### Try it
Could you reproduce the lines below from the one with "3A | 160 | 48 |" through the one with "15 | 209 | 89 |"? Keep both ends and add nothing.
+-------+
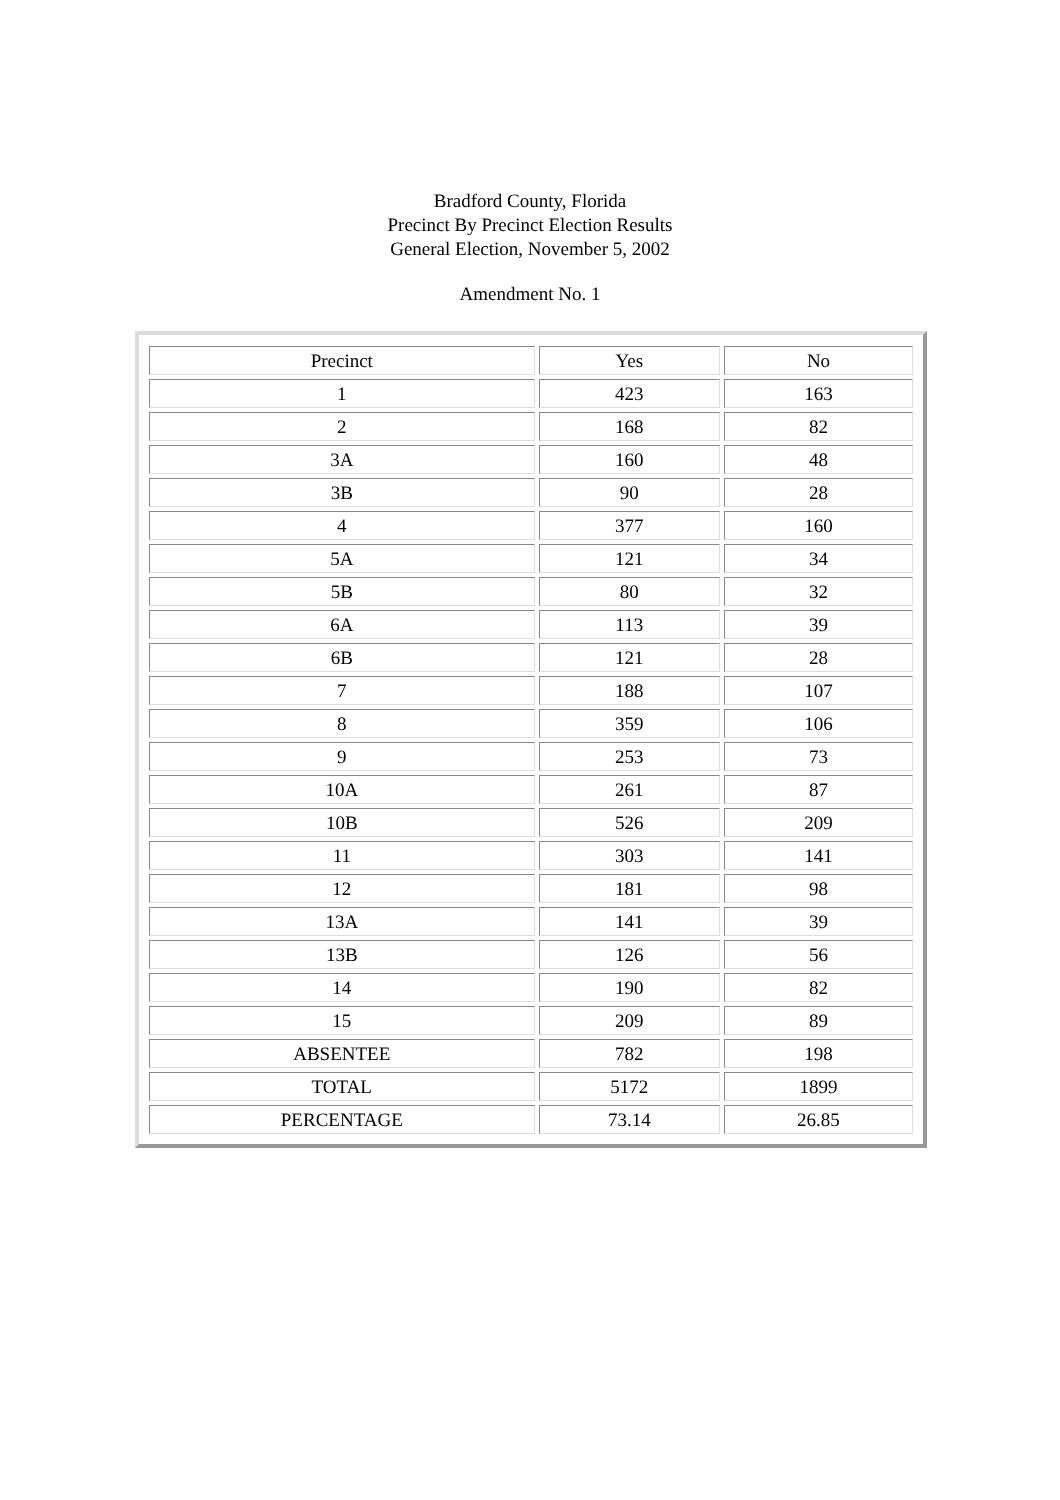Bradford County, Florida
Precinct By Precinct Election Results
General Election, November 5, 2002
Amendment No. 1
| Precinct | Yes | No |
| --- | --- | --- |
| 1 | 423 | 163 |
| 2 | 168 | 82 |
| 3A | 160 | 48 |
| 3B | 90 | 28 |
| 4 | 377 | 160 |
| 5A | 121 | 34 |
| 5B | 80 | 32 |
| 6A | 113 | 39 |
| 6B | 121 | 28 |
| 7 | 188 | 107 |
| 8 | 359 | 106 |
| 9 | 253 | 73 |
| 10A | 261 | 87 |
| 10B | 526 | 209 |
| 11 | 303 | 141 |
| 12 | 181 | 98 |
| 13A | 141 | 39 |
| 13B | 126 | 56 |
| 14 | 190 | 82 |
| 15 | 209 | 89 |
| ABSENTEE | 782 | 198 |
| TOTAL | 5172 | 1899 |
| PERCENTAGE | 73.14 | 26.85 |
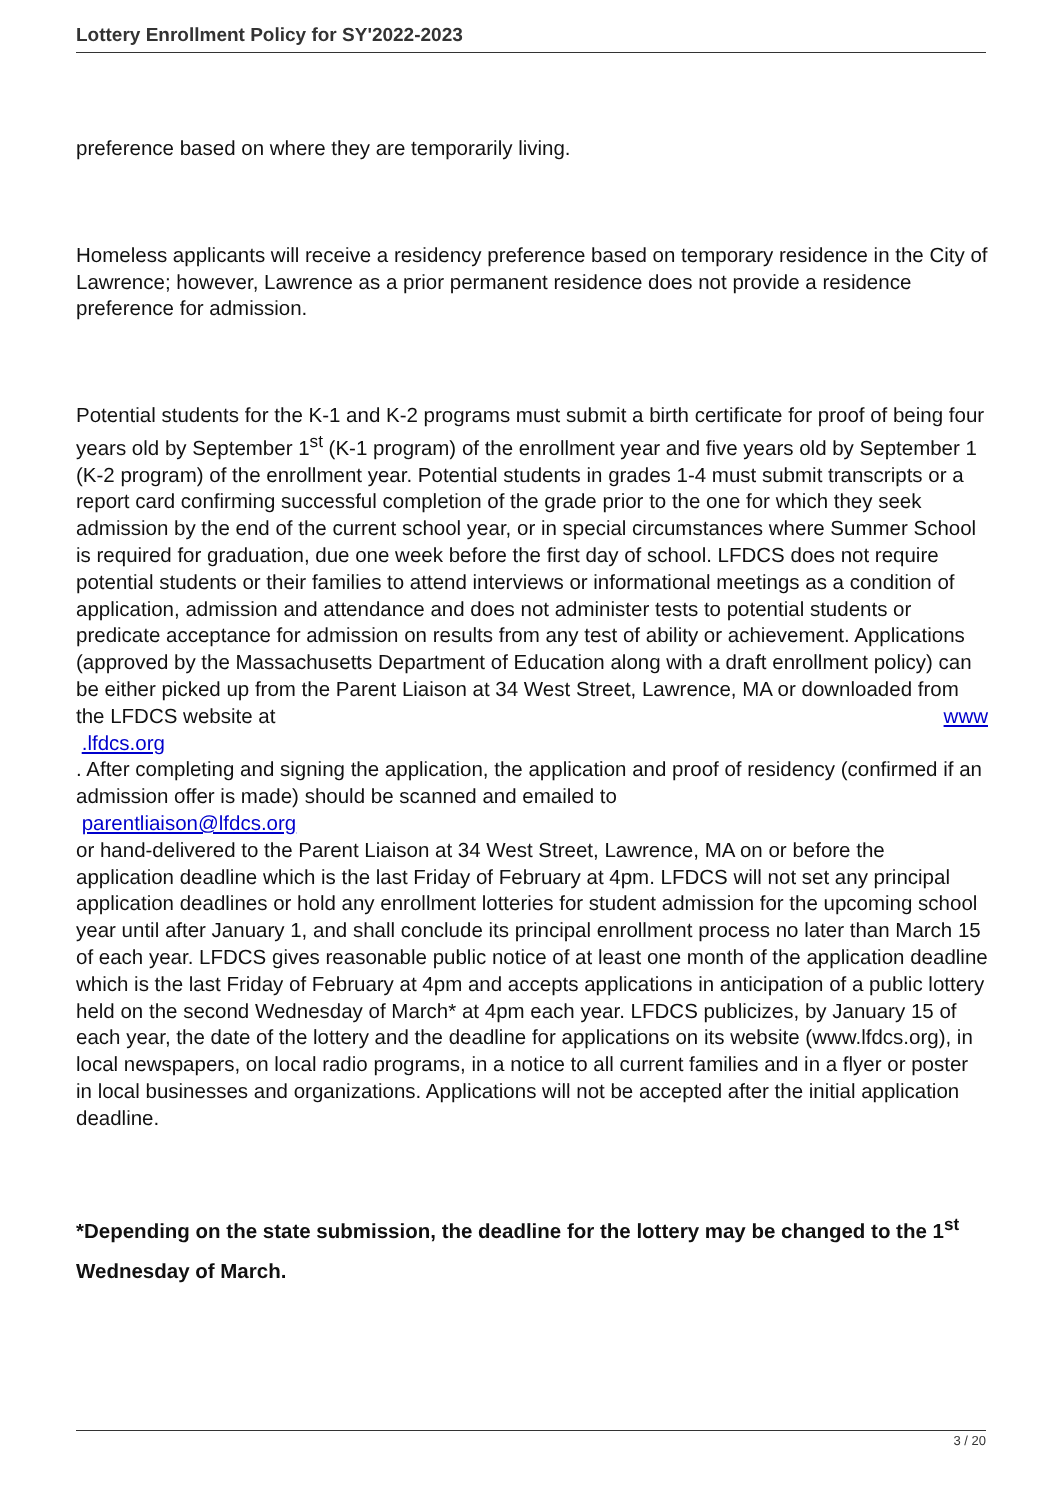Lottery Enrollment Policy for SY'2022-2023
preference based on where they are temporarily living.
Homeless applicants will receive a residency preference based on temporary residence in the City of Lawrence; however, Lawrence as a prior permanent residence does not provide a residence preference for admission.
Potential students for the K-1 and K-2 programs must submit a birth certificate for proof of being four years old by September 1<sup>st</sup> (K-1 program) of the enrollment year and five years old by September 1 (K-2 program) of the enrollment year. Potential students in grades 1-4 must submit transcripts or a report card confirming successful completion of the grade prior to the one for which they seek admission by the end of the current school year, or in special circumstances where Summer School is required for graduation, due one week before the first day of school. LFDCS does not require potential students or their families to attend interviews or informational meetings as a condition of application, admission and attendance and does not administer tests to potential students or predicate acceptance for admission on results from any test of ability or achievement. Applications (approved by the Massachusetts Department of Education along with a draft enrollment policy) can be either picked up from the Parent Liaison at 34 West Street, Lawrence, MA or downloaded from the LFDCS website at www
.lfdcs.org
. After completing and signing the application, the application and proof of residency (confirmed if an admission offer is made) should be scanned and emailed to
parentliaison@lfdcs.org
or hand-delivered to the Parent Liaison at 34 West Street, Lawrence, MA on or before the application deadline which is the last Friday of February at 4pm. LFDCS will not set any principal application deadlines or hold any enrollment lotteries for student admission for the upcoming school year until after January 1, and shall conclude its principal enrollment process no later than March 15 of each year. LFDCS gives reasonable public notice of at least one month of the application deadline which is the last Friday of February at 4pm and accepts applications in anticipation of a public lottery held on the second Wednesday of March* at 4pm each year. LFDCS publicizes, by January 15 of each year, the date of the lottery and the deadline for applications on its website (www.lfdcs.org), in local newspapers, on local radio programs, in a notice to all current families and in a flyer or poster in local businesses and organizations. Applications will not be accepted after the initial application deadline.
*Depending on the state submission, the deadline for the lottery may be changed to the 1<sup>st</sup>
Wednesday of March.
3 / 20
+-------+
### Expected answer
| 3A | 160 | 48 |
| 3B | 90 | 28 |
| 4 | 377 | 160 |
| 5A | 121 | 34 |
| 5B | 80 | 32 |
| 6A | 113 | 39 |
| 6B | 121 | 28 |
| 7 | 188 | 107 |
| 8 | 359 | 106 |
| 9 | 253 | 73 |
| 10A | 261 | 87 |
| 10B | 526 | 209 |
| 11 | 303 | 141 |
| 12 | 181 | 98 |
| 13A | 141 | 39 |
| 13B | 126 | 56 |
| 14 | 190 | 82 |
| 15 | 209 | 89 |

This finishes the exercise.